The results from Site 1277 can also be compared with analytical data for two sills of alkaline diabase of Albian–Cenomanian age that were recovered from the lowest levels of the adjacent Site 1276 (Fig. F2). The resulting MORB-normalized patterns were interpreted to reflect alkaline "hotspot"-type magmatism >25 m.y. younger than the likely age of magmatism at Site 1277 (Hart and Blusztajn, 2006). Sr, Nd, and Pb isotopes and the relative depletion of Nb and Ta in the sills, as seen on normalized multielement plots, are suggestive of an additive component of crustal material. It is therefore possible that the composition of melts along the Newfoundland margin, including both Sites 1276 and 1277, was affected by the presence of continental crust and/or exhumed lithospheric mantle. Seismic refraction studies suggest that the ocean–continent transition zone of the Newfoundland margin is likely to include thinned continental crust that was emplaced during the later stages of continental breakup (Van Avendonk et al., 2006).
Assuming that the MORB at Site 1277 has incorporated a lithosphere-hosted subduction component, this has important implications for basalts that were erupted during continental breakup and are now preserved in orogenic belts exposed on land. The Site 1277 basalts represent one of the few known examples of basement emplaced during the very earliest stage of seafloor spreading (Fitton, in press). These settings are by their nature rarely available for study in modern submarine rifted margins, which are covered by thick deep-sea sediments. Instead, they are more commonly encountered in tectonically emplaced ancient rifted margins (e.g., Robertson, 2007).
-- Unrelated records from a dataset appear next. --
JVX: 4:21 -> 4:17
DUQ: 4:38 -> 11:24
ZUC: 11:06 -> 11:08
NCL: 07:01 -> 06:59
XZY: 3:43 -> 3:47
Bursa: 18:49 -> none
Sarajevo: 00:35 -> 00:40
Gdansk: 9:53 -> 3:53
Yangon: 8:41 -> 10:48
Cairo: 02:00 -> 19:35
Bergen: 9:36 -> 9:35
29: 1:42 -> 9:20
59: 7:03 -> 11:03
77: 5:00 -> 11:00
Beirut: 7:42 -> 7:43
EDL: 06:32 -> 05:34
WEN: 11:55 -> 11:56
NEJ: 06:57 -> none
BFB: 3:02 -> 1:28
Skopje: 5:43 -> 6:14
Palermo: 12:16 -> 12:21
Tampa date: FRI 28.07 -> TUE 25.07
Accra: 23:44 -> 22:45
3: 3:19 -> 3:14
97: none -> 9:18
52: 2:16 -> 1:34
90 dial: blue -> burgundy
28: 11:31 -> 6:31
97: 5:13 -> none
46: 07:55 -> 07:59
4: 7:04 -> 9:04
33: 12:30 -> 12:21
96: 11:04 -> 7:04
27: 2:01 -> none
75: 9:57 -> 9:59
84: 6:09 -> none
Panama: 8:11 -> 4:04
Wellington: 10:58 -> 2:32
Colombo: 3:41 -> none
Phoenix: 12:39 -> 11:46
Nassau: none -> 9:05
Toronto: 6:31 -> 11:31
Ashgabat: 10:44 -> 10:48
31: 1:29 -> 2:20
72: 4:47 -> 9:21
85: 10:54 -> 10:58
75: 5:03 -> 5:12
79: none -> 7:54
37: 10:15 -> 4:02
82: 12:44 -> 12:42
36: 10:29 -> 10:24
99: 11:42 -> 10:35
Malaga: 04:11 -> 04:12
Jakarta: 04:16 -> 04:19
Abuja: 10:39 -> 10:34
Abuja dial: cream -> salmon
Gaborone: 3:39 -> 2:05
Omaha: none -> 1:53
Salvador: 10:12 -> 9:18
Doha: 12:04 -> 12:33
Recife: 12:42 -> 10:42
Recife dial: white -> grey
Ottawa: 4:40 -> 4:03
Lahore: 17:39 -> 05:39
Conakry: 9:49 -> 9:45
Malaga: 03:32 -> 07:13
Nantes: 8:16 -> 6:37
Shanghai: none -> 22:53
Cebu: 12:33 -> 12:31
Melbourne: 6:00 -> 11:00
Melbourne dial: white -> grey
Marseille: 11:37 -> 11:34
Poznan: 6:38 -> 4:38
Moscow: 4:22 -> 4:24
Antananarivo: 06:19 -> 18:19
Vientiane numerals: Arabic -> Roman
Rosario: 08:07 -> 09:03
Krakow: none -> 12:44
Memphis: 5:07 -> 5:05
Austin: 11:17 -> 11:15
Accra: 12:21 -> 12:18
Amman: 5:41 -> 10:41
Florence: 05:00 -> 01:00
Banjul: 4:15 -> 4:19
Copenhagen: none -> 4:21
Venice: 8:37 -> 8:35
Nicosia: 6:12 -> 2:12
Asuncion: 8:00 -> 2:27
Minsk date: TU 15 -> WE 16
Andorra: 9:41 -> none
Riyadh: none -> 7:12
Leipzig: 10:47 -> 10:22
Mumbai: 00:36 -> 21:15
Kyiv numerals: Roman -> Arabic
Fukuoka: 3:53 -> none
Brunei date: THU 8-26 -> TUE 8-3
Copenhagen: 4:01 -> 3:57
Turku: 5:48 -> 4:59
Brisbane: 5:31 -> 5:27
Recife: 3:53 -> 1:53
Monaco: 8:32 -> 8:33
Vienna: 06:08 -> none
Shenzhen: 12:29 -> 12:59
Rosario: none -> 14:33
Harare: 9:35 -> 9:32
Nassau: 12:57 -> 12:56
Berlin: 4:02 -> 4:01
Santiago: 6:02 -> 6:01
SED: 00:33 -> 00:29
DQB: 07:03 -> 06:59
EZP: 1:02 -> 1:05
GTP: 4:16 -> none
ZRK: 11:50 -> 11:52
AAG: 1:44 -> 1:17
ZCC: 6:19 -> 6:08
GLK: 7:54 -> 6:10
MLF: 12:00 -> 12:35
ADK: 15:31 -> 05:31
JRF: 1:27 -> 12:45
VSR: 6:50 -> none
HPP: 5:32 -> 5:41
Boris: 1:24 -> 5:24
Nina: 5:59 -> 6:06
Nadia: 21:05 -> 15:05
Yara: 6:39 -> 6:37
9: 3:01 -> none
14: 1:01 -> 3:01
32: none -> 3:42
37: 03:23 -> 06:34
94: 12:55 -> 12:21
In several orogenic belts (e.g., Tethys and Iapetus oceans) the tectonic setting of rifting is controversial. For example, the Triassic volcanic rocks of Greece, related to rifting of the Neotethys Ocean, have been explained in terms of either normal rifting unrelated to subduction (Dornsiepen and Manutsoglu, 1996) or as subduction-related (back-arc) rifting (Pe-Piper and Piper, 2002). The presence of a subduction signature, notably a negative Nb anomaly, has been taken as evidence that this rifting occurred in a contemporaneous subduction-related setting (Pe-Piper and Piper, 2002, and references therein). However, the field geological setting in the region is compatible with a continental rift setting unrelated to active subduction (Robertson et al., 1991; Robertson, 2006). Another example is rifting that opened the Iapetus Ocean, as preserved in Quebec, an area where a subduction-like chemistry has been explained by crustal assimilation during rifting and continental breakup (Camiré et al., 1995). The chemical analyses of the Site 1277 basalts show that distinctive negative Nb anomalies can occur in rifted margin settings, unrelated to contemporaneous subduction.